## WHAT THIS TASK INVOLVES
Update the lines from the line with "<strong>Request a Sample" to the line with "# <strong>Key Competitors", changing "Key Competitors" to "Major Competitors" and leaving everything else the same.

________________________________________

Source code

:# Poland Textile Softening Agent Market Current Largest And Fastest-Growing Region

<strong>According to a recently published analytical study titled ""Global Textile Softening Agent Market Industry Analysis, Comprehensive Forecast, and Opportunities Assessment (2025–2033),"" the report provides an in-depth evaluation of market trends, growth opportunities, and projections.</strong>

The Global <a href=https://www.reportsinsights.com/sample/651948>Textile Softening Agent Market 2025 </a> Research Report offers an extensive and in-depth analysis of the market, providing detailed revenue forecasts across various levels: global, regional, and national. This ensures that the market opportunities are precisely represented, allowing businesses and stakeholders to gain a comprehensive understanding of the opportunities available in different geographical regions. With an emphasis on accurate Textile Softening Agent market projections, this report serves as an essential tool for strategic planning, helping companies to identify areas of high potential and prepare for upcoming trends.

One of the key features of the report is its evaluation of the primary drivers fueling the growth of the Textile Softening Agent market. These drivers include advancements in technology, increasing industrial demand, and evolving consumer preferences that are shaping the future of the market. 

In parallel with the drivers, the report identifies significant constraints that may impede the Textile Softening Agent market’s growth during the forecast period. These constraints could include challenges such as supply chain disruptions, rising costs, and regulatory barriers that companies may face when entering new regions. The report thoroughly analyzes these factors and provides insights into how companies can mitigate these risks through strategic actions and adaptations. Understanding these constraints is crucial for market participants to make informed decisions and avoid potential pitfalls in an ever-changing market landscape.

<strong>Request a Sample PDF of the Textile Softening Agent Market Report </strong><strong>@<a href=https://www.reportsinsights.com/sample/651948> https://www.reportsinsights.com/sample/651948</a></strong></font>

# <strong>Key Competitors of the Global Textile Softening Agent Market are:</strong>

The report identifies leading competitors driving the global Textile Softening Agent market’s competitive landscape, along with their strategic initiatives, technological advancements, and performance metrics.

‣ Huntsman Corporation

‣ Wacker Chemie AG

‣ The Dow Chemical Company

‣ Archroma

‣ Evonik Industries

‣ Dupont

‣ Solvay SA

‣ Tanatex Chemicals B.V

________________________________________

## RESPONSE AREA
<strong>Request a Sample PDF of the Textile Softening Agent Market Report </strong><strong>@<a href=https://www.reportsinsights.com/sample/651948> https://www.reportsinsights.com/sample/651948</a></strong></font>

# <strong>Major Competitors of the Global Textile Softening Agent Market are:</strong>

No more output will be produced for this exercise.